Who are you?
Hi, my name is DeJuana Ford. I grew up in Newnan, Georgia and went to college at the University of Georgia in Athens, where I graduated with a degree in Genetics.
How and why did you first become interested in science?
I have been passionate about science for as long as I can remember, but I became interested in the field of human genetics in particular after my 9th grade biology teacher gave a lecture on how scientists use genetic markers to track human migration patterns.
When, how and why did you decide on a career in research?
For over ten years, my mother has battled systemic Scleroderma, which is an autoimmune disorder. I’ve been actively involved in an organization that provides support to Scleroderma patients. Watching my mother and other patients struggle to overcome the daily obstacles associated with incurable chronic illness inspired me to use my passion for science to explore questions that might improve people’s lives. Working in Dr. Melissa Davis’ lab as an undergraduate further cultivated my passion for the process of research and led me to seek a career in academic research.
What general research area are you most interested in?
I am most interested in the field of human genetics, especially as it relates to the study of autoimmune disease, immunology, and cancer immunology.
What are your long-term career goals?
Ultimately, I aim to have a career that incorporates academic research, teaching, and community outreach. As a researcher, my goal is to gain a better understanding of the genetic and environmental factors which drive the development of autoimmune diseases.
Why did you decide to join a PREP program?
I joined the PREP program, because I was seeking opportunities to gain additional laboratory and research experience and to further enhance my communication skills. These experiences will prepare me to maximize my graduate education and ultimately to be a highly effective independent researcher.
Why is PREP@UGA the best program for you?

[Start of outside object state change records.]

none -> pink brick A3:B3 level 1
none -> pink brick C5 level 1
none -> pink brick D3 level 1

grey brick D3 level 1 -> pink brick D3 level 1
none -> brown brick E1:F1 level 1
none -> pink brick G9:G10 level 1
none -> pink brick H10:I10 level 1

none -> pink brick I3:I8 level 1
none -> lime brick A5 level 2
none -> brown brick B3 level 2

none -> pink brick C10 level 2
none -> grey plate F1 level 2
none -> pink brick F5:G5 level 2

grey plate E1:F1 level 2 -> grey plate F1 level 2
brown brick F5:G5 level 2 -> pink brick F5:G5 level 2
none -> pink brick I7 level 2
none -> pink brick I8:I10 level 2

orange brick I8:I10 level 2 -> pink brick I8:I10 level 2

PREP@UGA’s focus on infectious diseases has been especially beneficial for me, as I have a variety of opportunities to explore my interest in immunology.
What do you hope and plan to get out of PREP@UGA?
I look forward to gaining excellent mentorship, learning new laboratory techniques, and building upon my scientific knowledge over the course of this year as a PREP@UGA scholar.
Who are your research mentor and faculty mentor?
My faculty mentor is Dr. Melissa Davis in the Department of Genetics.
What are the objective(s) and hypothesis underlying your project and what laboratory techniques will you use in this project?
For the past decade, Dr. Davis has worked to gain a better understanding of the molecular and environmental factors driving tumor aggressiveness and breast cancer survival disparities. My project is focused on understanding the role that insulin-like growth factor pathway genes play in triple-negative breast cancer, which is a breast cancer subtype characterized by aggressive tumors that are unresponsive to hormone-based targeted therapies. Insulin-like growth factors, or IGFs are structurally similar to insulin, but are distinct in that they associate with a set of binding proteins that regulate their activity.
Recent studies have linked breast tumor aggressiveness with increased levels of IGF-II protein expression. Prior to becoming a PREP scholar, I along with other members of the Davis lab, observed that IGFBP6, IGF-II’s preferred binding partner demonstrates distinct patterns of expression and subcellular localization in triple negative breast cells.
Specifically, we noticed that in triple-negative cells, IGFBP6 tends to form aggregates at the edge of the nucleus and co-localize with IGF-II. This is significant, because exclusion of these aggregates from the nucleus could limit IGFBP6’s IGF-II-independent, pro-apoptotic activities within the nucleus. Also, IGF-II’s association with IGFBP6 might be prolonging the half-life of IGF-II, thus promoting cancer cell growth.
To further investigate this pattern, I used RNA interference to reduce IGFBP6 mRNA expression in cells derived from triple-negative tumors. To accomplish this, I extracted RNA from triple-negative breast cells and used cDNA synthesis, PCR, and finally, a transcription reaction to synthesize a double-stranded RNA fragment specific to IGFBP6. After transfecting triple-negative cells with the double-stranded RNA, I observed IGF-II expression and subcellular localization in these cells.
I hypothesized that IGF-II would be more evenly distributed throughout the cytoplasm after the IGFBP6 knockdown, and my preliminary data seem to support this hypothesis. This is significant, because it suggests that distinct IGFBP6 expression patterns have the potential to impact IGF-IIs cancer cell growth-promoting activities.
My next set of experiments will use qPCR to access whether the IGFBP6 knockdown in these cells impacted the expression of two anti-apoptotic, downstream targets of IGF-II. Taken together, these data will give us a better understanding of the molecular mechanisms by which the insulin-like growth factor pathway might impact triple-negative breast cancer.